→ **REQUIREMENT**
Output only the lines below from the one containing "Juotavissanikinpa" to the one containing "3. **问题标准化模块** - 问题分类和标准化处理", exactly as written, both ends kept.

[Plain-text document sources]
Start of Block
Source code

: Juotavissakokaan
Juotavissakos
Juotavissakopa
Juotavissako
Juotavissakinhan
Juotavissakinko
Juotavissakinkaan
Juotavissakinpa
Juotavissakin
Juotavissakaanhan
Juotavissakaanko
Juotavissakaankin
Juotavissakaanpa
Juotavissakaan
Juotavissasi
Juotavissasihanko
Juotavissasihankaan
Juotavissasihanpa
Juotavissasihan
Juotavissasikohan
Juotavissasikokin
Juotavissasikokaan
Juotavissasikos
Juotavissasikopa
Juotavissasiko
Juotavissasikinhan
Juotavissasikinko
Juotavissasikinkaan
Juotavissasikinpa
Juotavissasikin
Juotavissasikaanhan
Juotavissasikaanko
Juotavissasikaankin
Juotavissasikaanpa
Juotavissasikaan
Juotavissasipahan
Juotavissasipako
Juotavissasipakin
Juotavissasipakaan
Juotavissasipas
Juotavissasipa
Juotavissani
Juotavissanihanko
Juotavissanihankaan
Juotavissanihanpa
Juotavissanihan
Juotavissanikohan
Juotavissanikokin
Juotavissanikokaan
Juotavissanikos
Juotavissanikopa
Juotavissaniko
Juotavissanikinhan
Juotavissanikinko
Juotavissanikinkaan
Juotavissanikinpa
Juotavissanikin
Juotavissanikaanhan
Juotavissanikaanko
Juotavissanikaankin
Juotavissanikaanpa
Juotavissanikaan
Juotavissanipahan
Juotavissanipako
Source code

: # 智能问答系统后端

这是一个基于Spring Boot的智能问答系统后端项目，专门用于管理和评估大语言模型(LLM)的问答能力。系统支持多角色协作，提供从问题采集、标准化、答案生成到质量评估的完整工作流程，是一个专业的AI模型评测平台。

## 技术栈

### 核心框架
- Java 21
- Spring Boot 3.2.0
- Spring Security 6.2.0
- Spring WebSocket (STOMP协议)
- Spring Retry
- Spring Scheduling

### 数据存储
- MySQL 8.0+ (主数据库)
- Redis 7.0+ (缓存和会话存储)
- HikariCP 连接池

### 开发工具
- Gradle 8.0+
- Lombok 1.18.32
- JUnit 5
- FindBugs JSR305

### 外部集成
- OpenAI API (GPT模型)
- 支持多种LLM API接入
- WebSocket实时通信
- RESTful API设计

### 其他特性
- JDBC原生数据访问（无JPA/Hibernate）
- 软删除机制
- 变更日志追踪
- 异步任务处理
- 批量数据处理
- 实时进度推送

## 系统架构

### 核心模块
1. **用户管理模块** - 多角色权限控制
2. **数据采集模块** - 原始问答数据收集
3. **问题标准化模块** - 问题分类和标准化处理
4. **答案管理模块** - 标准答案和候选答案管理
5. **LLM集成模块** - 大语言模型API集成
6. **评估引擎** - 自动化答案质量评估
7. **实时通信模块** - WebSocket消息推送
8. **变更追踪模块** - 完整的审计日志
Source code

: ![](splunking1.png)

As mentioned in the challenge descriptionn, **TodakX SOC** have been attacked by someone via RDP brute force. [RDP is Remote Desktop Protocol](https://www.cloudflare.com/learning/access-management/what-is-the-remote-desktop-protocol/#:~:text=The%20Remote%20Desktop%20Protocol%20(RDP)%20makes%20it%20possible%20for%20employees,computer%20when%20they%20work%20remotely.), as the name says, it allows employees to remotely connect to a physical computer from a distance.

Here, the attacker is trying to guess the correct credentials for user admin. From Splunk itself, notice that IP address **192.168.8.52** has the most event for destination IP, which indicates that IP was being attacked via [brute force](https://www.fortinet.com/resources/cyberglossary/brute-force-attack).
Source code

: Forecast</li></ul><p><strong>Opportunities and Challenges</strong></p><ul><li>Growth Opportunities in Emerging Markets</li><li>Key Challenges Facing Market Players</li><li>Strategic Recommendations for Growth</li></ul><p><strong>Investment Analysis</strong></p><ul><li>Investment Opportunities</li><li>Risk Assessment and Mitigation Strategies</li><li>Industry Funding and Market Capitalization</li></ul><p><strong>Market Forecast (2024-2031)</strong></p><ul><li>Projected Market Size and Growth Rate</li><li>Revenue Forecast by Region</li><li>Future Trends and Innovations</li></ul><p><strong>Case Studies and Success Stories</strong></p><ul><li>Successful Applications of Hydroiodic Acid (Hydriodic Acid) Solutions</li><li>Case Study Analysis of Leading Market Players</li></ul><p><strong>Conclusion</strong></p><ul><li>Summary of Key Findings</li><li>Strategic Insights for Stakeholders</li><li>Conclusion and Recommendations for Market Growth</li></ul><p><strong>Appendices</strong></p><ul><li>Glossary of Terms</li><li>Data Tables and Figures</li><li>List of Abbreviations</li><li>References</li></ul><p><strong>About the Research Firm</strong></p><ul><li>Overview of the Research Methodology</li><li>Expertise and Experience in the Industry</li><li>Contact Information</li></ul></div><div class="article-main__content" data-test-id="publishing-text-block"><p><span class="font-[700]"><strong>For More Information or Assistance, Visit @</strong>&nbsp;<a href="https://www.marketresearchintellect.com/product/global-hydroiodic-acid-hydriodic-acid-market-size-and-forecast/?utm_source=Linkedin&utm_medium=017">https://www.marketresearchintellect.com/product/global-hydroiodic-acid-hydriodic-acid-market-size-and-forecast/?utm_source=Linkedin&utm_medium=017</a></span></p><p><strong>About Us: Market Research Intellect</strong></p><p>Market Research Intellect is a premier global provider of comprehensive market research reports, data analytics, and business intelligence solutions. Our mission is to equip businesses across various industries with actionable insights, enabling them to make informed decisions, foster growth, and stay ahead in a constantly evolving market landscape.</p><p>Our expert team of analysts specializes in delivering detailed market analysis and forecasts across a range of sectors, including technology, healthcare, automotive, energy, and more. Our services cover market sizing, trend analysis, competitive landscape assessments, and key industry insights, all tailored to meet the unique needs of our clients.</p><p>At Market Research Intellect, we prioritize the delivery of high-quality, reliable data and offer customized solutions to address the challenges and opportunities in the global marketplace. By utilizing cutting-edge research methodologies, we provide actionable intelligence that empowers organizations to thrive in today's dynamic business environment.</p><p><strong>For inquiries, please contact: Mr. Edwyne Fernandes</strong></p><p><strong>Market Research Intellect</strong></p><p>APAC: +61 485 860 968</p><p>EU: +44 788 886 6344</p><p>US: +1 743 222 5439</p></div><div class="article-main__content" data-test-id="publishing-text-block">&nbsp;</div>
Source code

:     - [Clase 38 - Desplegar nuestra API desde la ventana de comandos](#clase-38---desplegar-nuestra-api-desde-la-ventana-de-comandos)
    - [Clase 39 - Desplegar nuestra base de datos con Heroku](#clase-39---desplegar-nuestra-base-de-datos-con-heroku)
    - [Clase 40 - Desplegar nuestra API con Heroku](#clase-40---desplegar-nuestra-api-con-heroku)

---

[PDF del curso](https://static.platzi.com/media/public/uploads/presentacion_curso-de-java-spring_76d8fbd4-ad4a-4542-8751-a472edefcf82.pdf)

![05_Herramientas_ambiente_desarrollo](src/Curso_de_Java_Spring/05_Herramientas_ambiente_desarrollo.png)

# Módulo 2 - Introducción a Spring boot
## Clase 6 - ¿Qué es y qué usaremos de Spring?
End of Block
→ **REPLY**
Juotavissanikinpa
Juotavissanikin
Juotavissanikaanhan
Juotavissanikaanko
Juotavissanikaankin
Juotavissanikaanpa
Juotavissanikaan
Juotavissanipahan
Juotavissanipako
Source code

: # 智能问答系统后端

这是一个基于Spring Boot的智能问答系统后端项目，专门用于管理和评估大语言模型(LLM)的问答能力。系统支持多角色协作，提供从问题采集、标准化、答案生成到质量评估的完整工作流程，是一个专业的AI模型评测平台。

## 技术栈

### 核心框架
- Java 21
- Spring Boot 3.2.0
- Spring Security 6.2.0
- Spring WebSocket (STOMP协议)
- Spring Retry
- Spring Scheduling

### 数据存储
- MySQL 8.0+ (主数据库)
- Redis 7.0+ (缓存和会话存储)
- HikariCP 连接池

### 开发工具
- Gradle 8.0+
- Lombok 1.18.32
- JUnit 5
- FindBugs JSR305

### 外部集成
- OpenAI API (GPT模型)
- 支持多种LLM API接入
- WebSocket实时通信
- RESTful API设计

### 其他特性
- JDBC原生数据访问（无JPA/Hibernate）
- 软删除机制
- 变更日志追踪
- 异步任务处理
- 批量数据处理
- 实时进度推送

## 系统架构

### 核心模块
1. **用户管理模块** - 多角色权限控制
2. **数据采集模块** - 原始问答数据收集
3. **问题标准化模块** - 问题分类和标准化处理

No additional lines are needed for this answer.